Время бежит быстро. Пришел час, когда пора было закрыть ставни и возвращаться в Ла-Рошель. Ориан, которую не покидала мысль о Леклерке, попыталась завести разговор на эту тему.
Ладзано и на этот раз уклонился от него. Он не забывал, что Ориан не только женщина, вернувшая ему вкус к жизни. Она принадлежала к судебным органам, и не важно к каким: судебный следователь Ориан Казанов из «Финансовой галереи» парижской прокуратуры, которая не побоится засыпать вопросами предпринимателей, небрежно обращающихся с бухгалтерией, или бизнесменов, любящих ловить рыбку в мутной воде. Он знал, что делал. А Ориан не знала, что, идя по тропе дружбы, связывающей ее с супругами Леклерк, неминуемо окажется на заминированном поле — поле мести. И еще Ладзано нисколько не сомневался в ее дедуктивных способностях. Он осознал это по дороге к вокзалу, когда она задавала ему вопросы; в это время они удалялись от маяка Бален, восхитительного городка Арс и криков чаек.
— Твой отец действительно покончил с собой? — нерешительно спросила она, боясь его задеть.
Он молчал.
— Если я и говорю это, — продолжила она тоном, в котором не слышалось ни извинения, ни смущения, — если я так говорю, то причиной тому решительность, которую ты проявил, чтобы добыть эти документы, Я помню, каким ты был в тот день в доме Артюра. Ты походил на дикого хищника в поисках жертвы. Ты рылся, шарил, вынюхивал, ходил кругами; в тебе действительно появилось что-то звериное. Я никогда не видела у тебя такого лица и подумала, что человек, владеющий этими документами, — твой личный враг. Вечером, в пятницу, когда ты признался мне, что документы не настолько убедительны, как ты надеялся, я прочитала в твоих глазах больше чем разочарование. Больше чем ярость — чувство беспомощности, которое ты силился преодолеть. А вчера, увидев лицо твоего отца на старой фотографии, я пошла, что, если кто-то и виноват в его смерти и все еще жив, ты не успокоишься, пока не отомстишь…
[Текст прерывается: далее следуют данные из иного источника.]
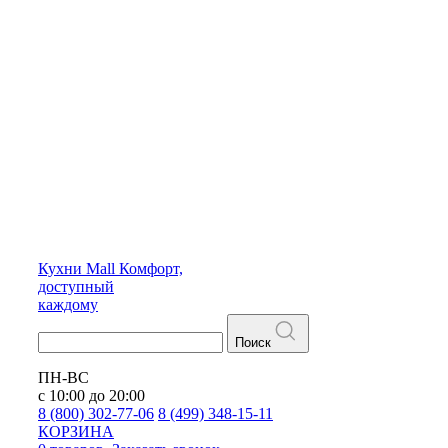
Кухни
Mall
Комфорт,
доступный
каждому
Поиск
ПН-ВС
с 10:00 до 20:00
8 (800) 302-77-06
8 (499) 348-15-11
КОРЗИНА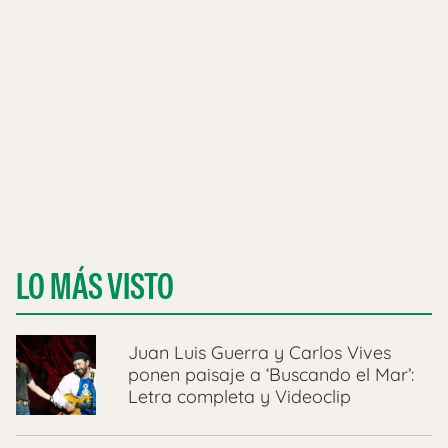
LO MÁS VISTO
Juan Luis Guerra y Carlos Vives
ponen paisaje a ‘Buscando el Mar’:
Letra completa y Videoclip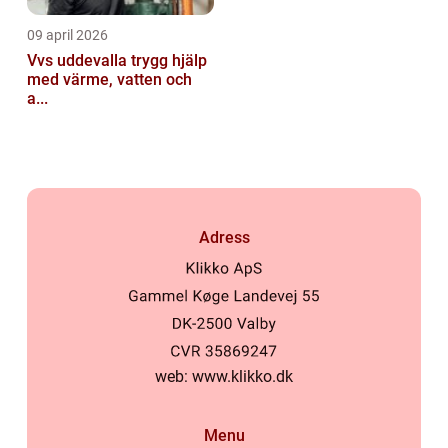
09 april 2026
Vvs uddevalla trygg hjälp
med värme, vatten och
a...
Adress
web:
www.klikko.dk
Menu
Она замолчала. Ладзано незаметно прибавил скорость. Внезапно он затормозил у обочины и вместо ответа привлек женщину к себе, сжимая изо всех сил. Она не была твердо уверена, но ей показалось, что он плакал несколько секунд. Когда он тронулся с места, он взял руку Ориан и больше не отпускал ее, переводя рычаг коробки передач левой рукой, отпуская руль.
— Мой отец убил себя, — наконец произнес он. — Но ты права, он не вонзил бы себе в сердце нож, не покажи ему Артюр дорогу к отчаянию, не растопчи он его честь.